La víctima, de 27 años, recibió un balazo en el pecho. Su estado es delicado.
Se trata de Carlos Guiotto (27), padre de un niño de 8 meses, estudiante de ingeniería en la UTN y referí de la categoría Argentino B y en la Liga de la ciudad de 9 de Julio.
Guitto está internado en el Hospital San Martín de La Plata. Su estado es delicado. Su papá que se llama igual que el hijo, Carlos, dijo que hay que esperar 72 horas para ver su evolución. "Lo que más quiero es que detengan al autor de este hecho y que pague por lo que hizo", destacó el hombre.
Según contaron fuentes policiales a Clarín, todo comenzó el sábado a la noche cuando Guiotto estaba en su casa ubicada en la calle 77 entre 1 bis y 2, de La Plata, a punto de preparar un asado para compartir con amigos, en lo que pretendía ser un festejo postergado de su cumpleaños. En ese momento, escuchó ruidos y salió a ver que pasaba. En la calle observó que dos hombres encapuchados que se movilizaban en una moto forcejeaban con una mujer de 40 años, hipoacúsica, que gritaba y a quien pretendían arrebatarle la cartera.
Guiotto salió de su casa y corrió para auxiliarla, pero no pudo impedir que los "motochorros" se llevaran la cartera de la mujer y escaparan a bordo de la misma moto en la que habían llegado.
Aprantemente, cuando fugaban, uno de los ladrones giró su torso para atrás y disparó un balazo contra Guiotto, hiriéndolo en el pecho.
El árbitro cayó malherido en la calle y fue auxiliado por uno de sus amigos que estaba en la casa.

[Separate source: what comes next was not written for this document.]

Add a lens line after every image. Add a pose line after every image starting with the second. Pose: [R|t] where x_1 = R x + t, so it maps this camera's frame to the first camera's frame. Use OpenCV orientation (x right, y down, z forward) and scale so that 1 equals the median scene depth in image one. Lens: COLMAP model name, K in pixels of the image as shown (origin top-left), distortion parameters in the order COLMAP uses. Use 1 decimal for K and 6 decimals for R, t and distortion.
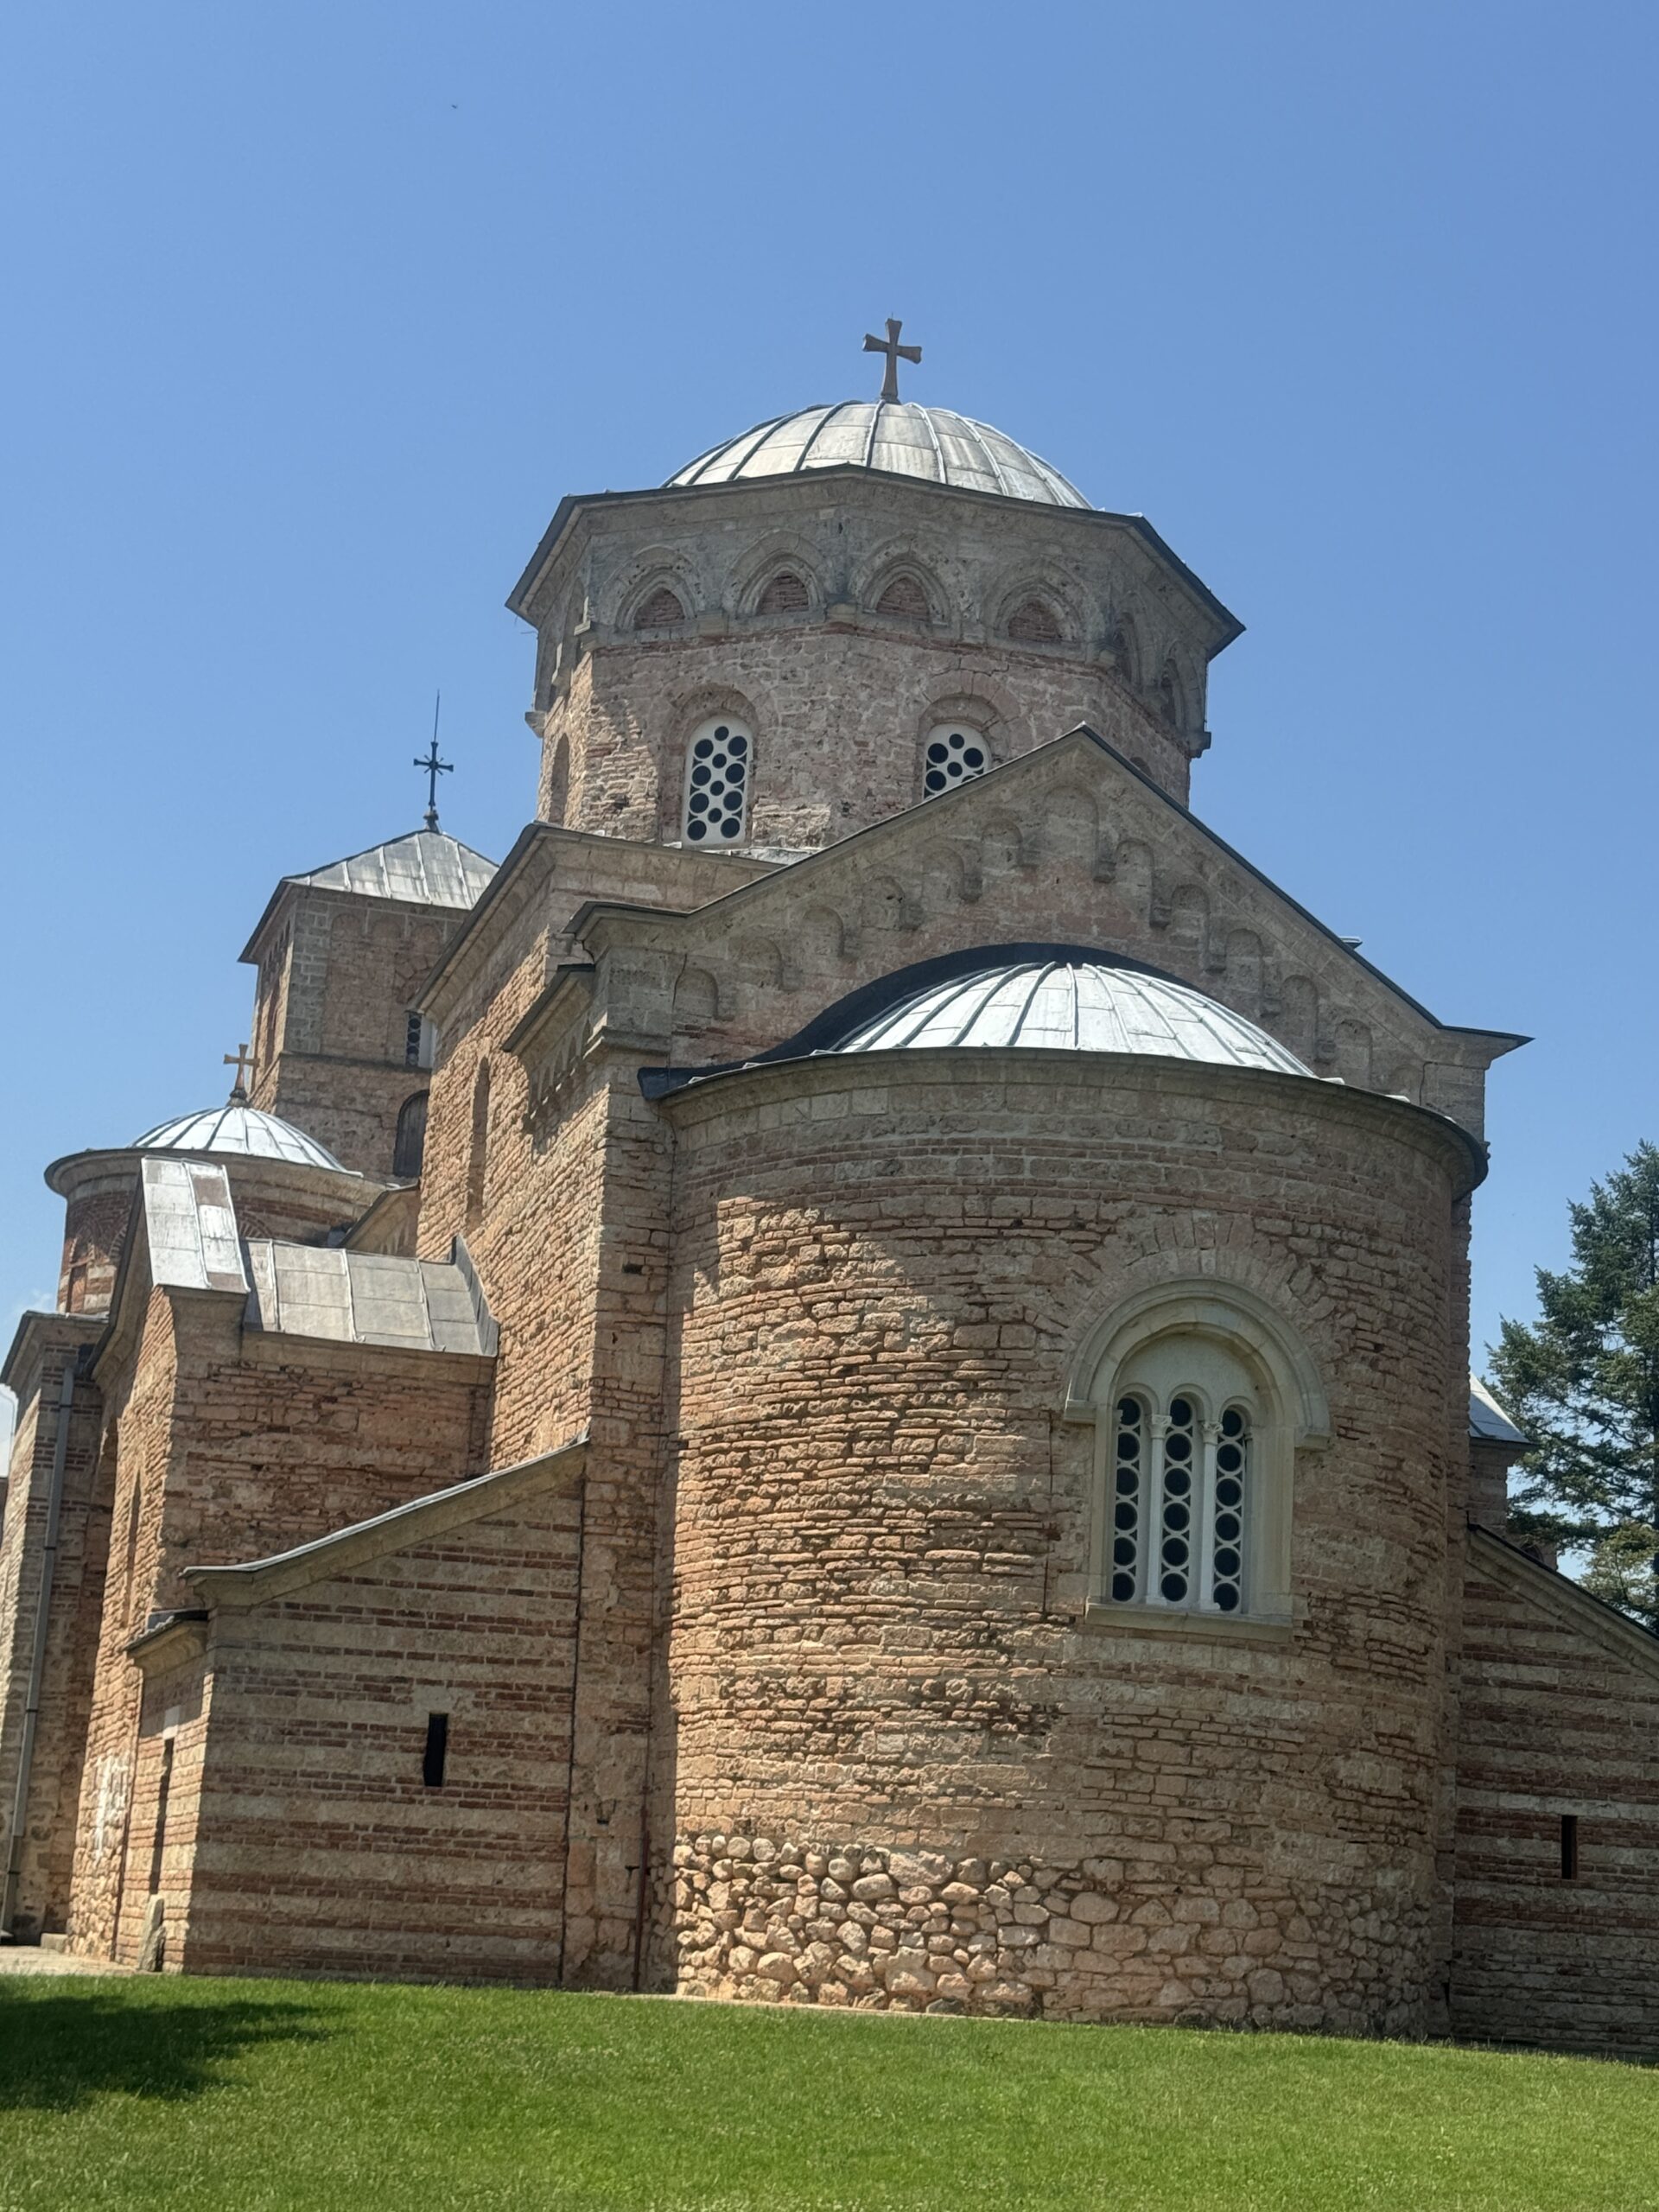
lens RADIAL K [[3401.5, 0, 829.5], [0, 3401.5, 1106.0], [0, 0, 1]] dist [0.143122, -0.165887]
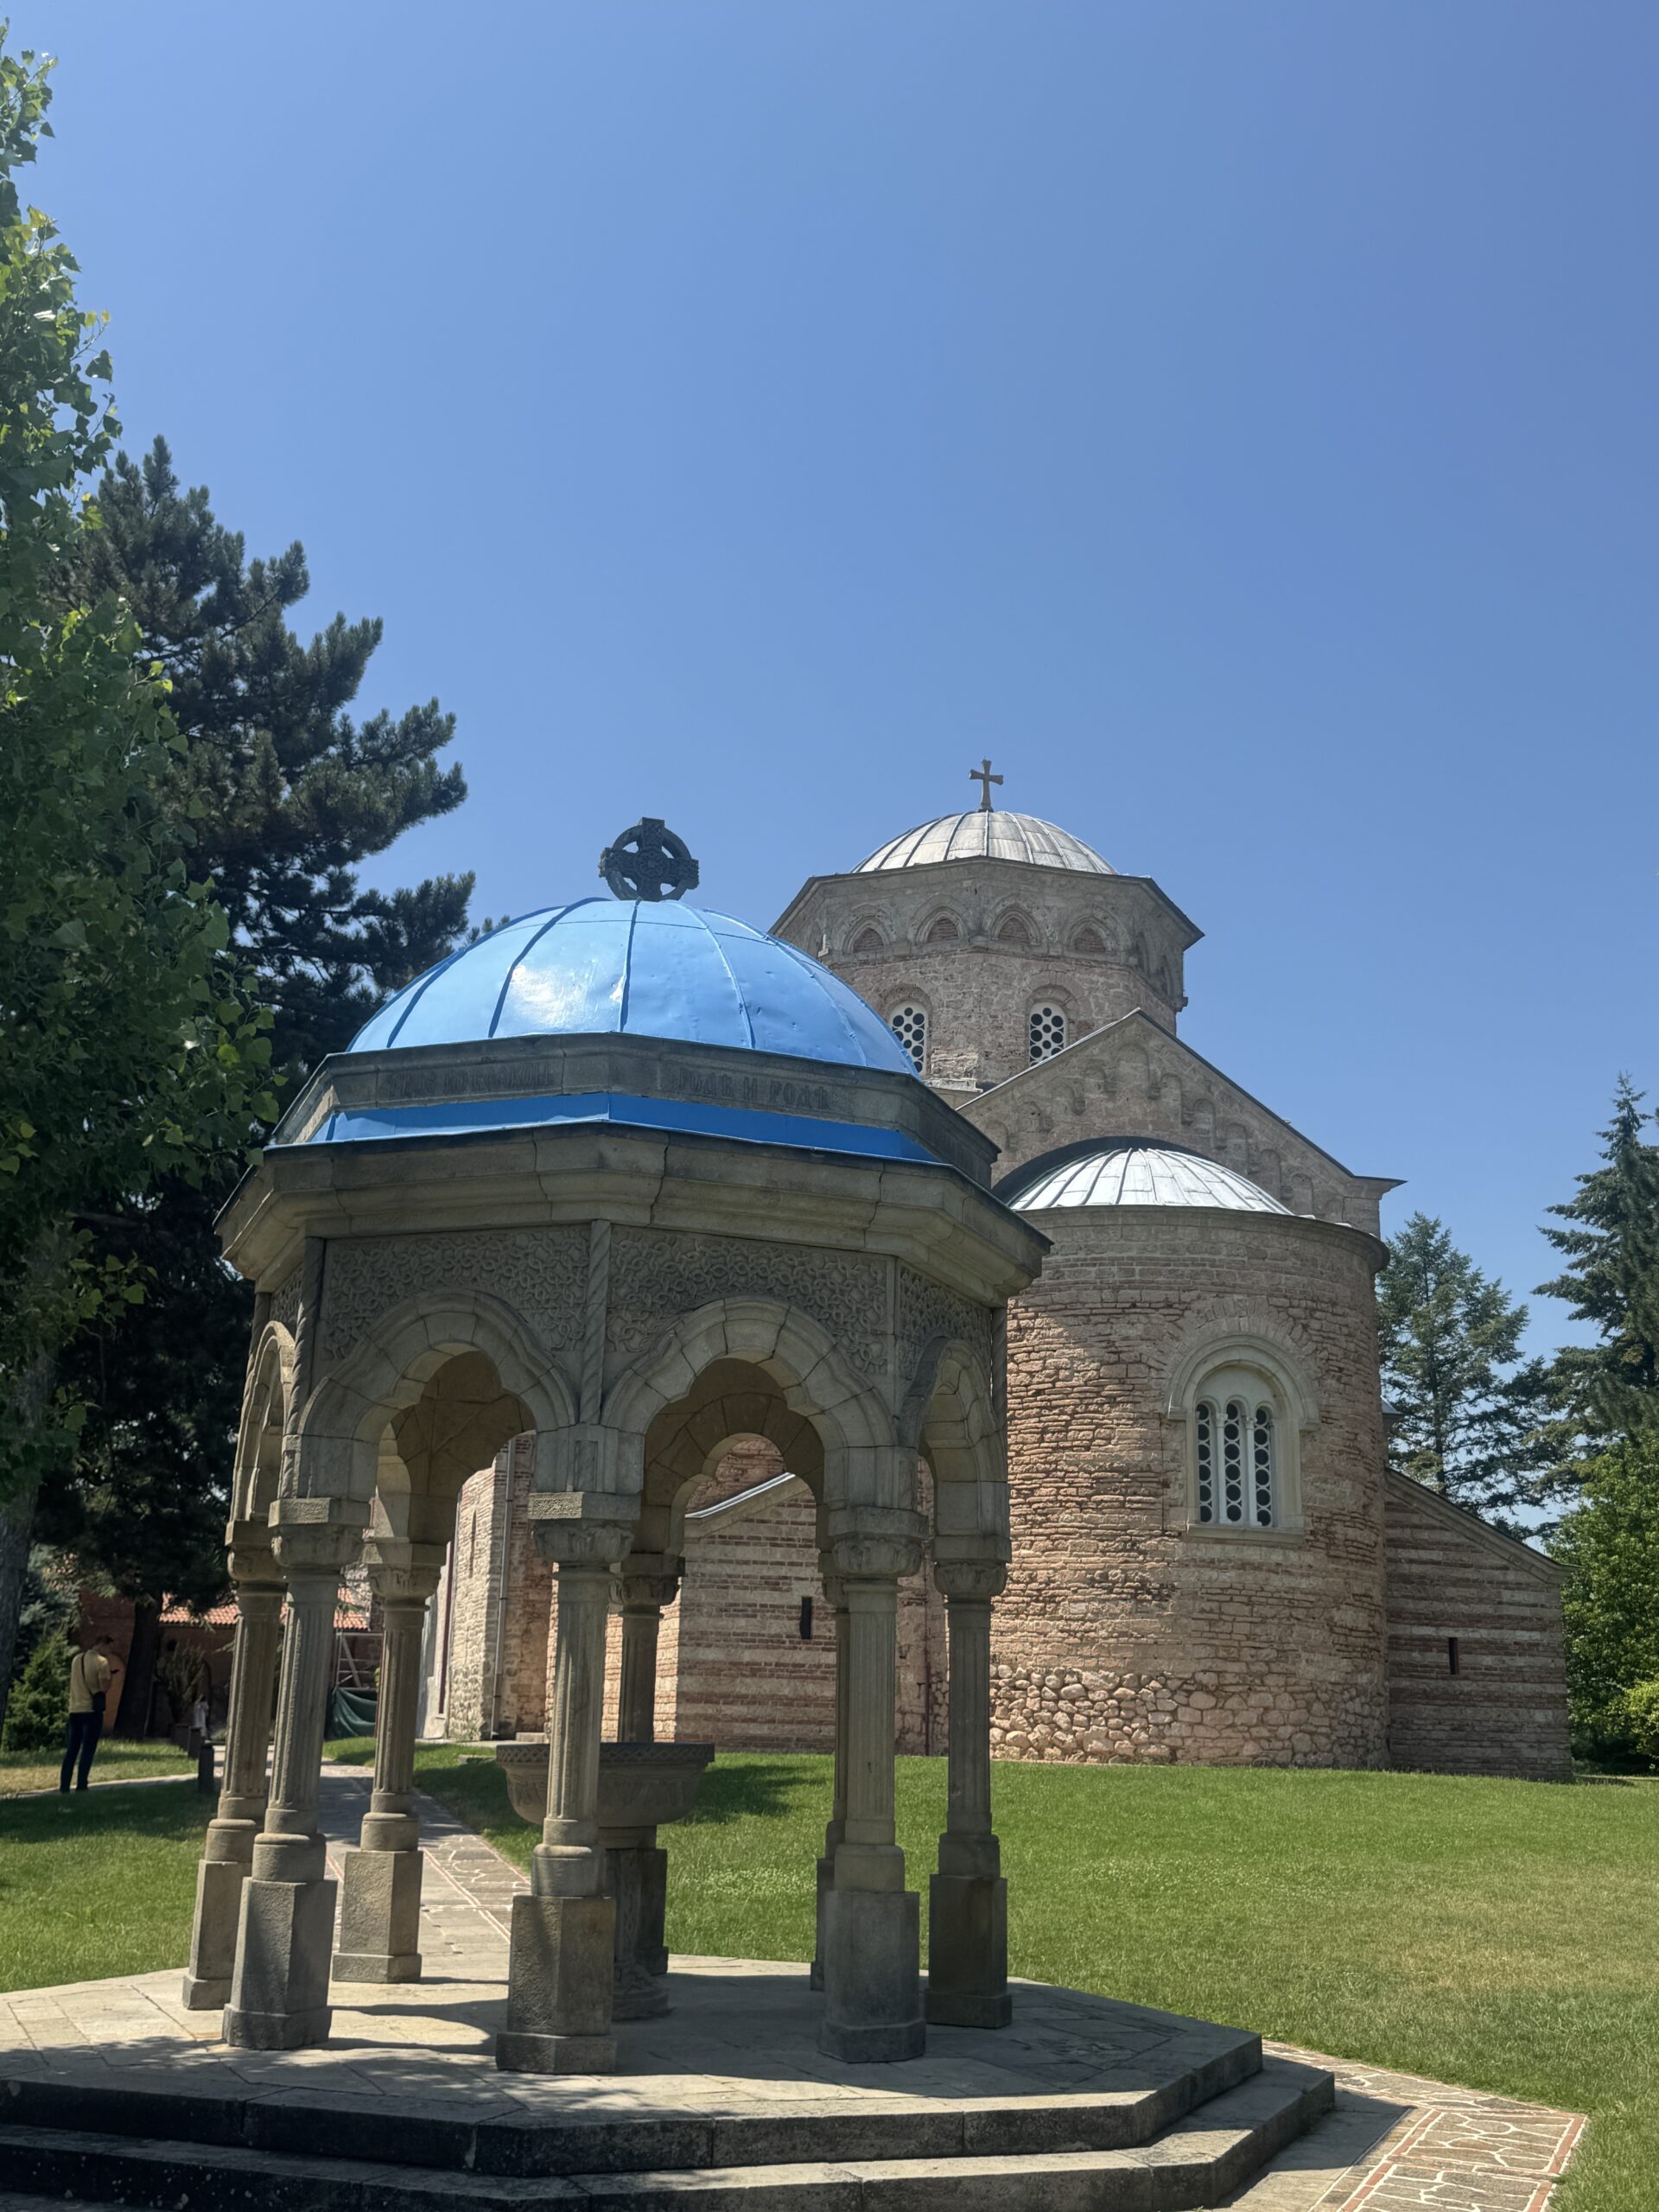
lens RADIAL K [[2206.0, 0, 800.6], [0, 2206.0, 1103.8], [0, 0, 1]] dist [0.179465, -0.437022]
pose [[0.999384, -0.033682, -0.009857, -0.097817], [0.033330, 0.998871, -0.033853, -0.034945], [0.010986, 0.033504, 0.999378, -0.139287]]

La mujer de Guiotto, Luciana Parera, había ido a hacer unas compras a un supermercano chino cercano y cuando regresó se encontró con la escena. Guitto solo atinó a decirles "me dieron".
Los amigos trasladaron al árbitro al Hospital San Martín, donde ingresó en estado de gravedad.
"No sé si habrá pensado que era yo la que gritaba, porque me habían robado. O tal vez vio que le querían robar a la vecina y él pretendió auxiliarla", sugirió su esposa en diálogo con la prensa.
En tanto, fuentes policiales dijeron que otro vecino fue quien alertó a la comisaría de la zona de lo que habia pasado. Enseguido montaron un operativo cerrojo, pero aún sin resultados positivos.
"Acá hay algo que tiene que cambiar. Soy de un pueblo de 700 habitantes, acostumbrado a la tranquilidad total. Es un lugar donde no se precisa cerrar la puerta con llaves, donde los autos quedan abiertos, las bicicletas apoyadas contra la pared. Tenemos una vida totalmente distinta. Esto se está deformando", dijo el papá de Guiotto.
Y además subrayó: "no hay justicia, no hay conducción, no hay nada. Lo que quieren es tener votos. El que comete una falta, la tiene que pagar. Esto es un infierno, tienen que hacer algo políticamente, algo que tiene que cambiar".